Foster Swift Business & Corporate Law Report
January 21, 2014
Many corporate clients ask why they should spend the time and money to maintain a corporate minute book.
Keeping a corporate record book is required by Michigan law.
Section 485 of the Michigan Business Corporation Act states that "a corporation shall keep books and records of accounts and minutes of proceedings of its shareholders, board, and executive committee, if any."
Here are some reasons why all corporations, big and small, solely-owned, family-owned or otherwise, should maintain a corporate minute book and update it annually:
- To Protect Shareholders From Personal Liability. By maintaining the corporate minute book and complying with all corporate formalities, the shareholders can take advantage of the limited liability protection a corporation provides, which is usually the main reason why a business is incorporated in the first place. But if the shareholders and directors fail to maintain a corporate record book, a court could hold shareholders personally liable for the obligations of the corporation.
- Take Required Action. Under the Michigan Business Corporation Act, certain actions cannot be taken without shareholder approval. These actions include the election of directors and amendments to a corporation's articles of incorporation. In addition, certain actions, such as the appointment of officers, cannot take place without director approval. Further, the corporation's bylaws typically require director approval for certain matters such as calling special shareholder meetings, filling vacancies on the board of directors and amending the corporation's bylaws.

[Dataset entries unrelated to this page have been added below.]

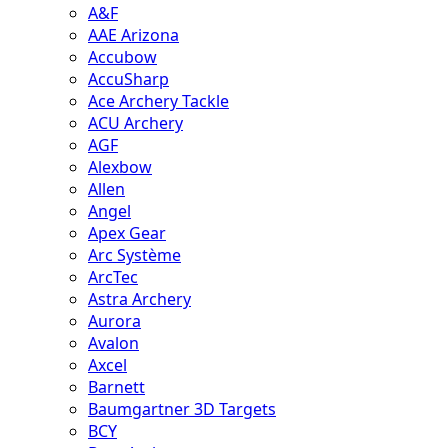
A&F
AAE Arizona
Accubow
AccuSharp
Ace Archery Tackle
ACU Archery
AGF
Alexbow
Allen
Angel
Apex Gear
Arc Système
ArcTec
Astra Archery
Aurora
Avalon
Axcel
Barnett
Baumgartner 3D Targets
BCY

- Historical Record. Minutes serve to provide a historical record of the important transactions which have taken place during the life of a corporation, including major purchases, sales, loans, and leases to name a few. Further, matters such as salaries and bonuses for shareholder employees, contributions to company retirement plans, as well as corporate dealings with its own shareholders and directors (including loans to or from shareholders and directors) should be documented and approved as part of the corporate record. Doing so is not simply a matter of good practice, it can also serve to head off challenges brought by minority shareholders and provide support, in the event of an IRS audit, for those actions that were taken.
- IRS Audit. In the event of an IRS audit of a corporation, one of the first things an IRS agent will ask to review is the corporate minute book. If the minute book is not updated or hasn't been maintained at all, this puts the corporation (and its attorney) in the difficult position of having to bring the corporate minute book up to date prior to the audit. Depending upon how far out of date the minute book is, getting the book updated in time for the audit can be a costly and challenging endeavor.

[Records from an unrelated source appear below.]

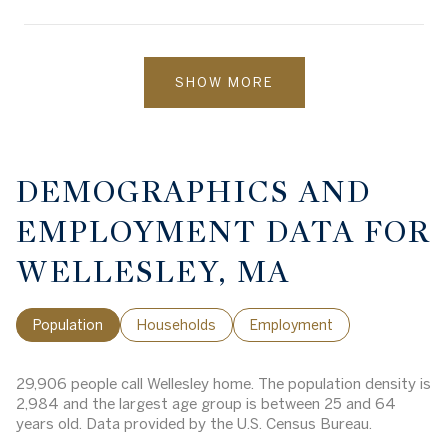
SHOW MORE
DEMOGRAPHICS AND
EMPLOYMENT DATA FOR
WELLESLEY, MA
Population
Households
Employment
29,906 people call Wellesley home. The population density is
2,984 and the largest age group is
between 25 and 64
years old.
Data provided by the U.S. Census Bureau.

- Officer and Director Liability. Maintaining an updated corporate minute book can help an officer or director support the fact that they have conducted themselves properly and carried out their duties and responsibilities to the corporation.
- Third Party Review. Banks and lenders frequently ask to review a corporation's minute book or at least the articles of incorporation, bylaws and the most recent meeting minutes or consent resolutions of the corporation.
- Hard to Reconstruct. The failure to keep an updated minute book can be problematic when attempting to reconstruct at a later date what actually happened in any given year. Annually updating the minute book serves to avoid disputes among shareholders, directors and officers as to what happened, when it happened and why it happened, which is often the case when trying to document something that took place several years ago.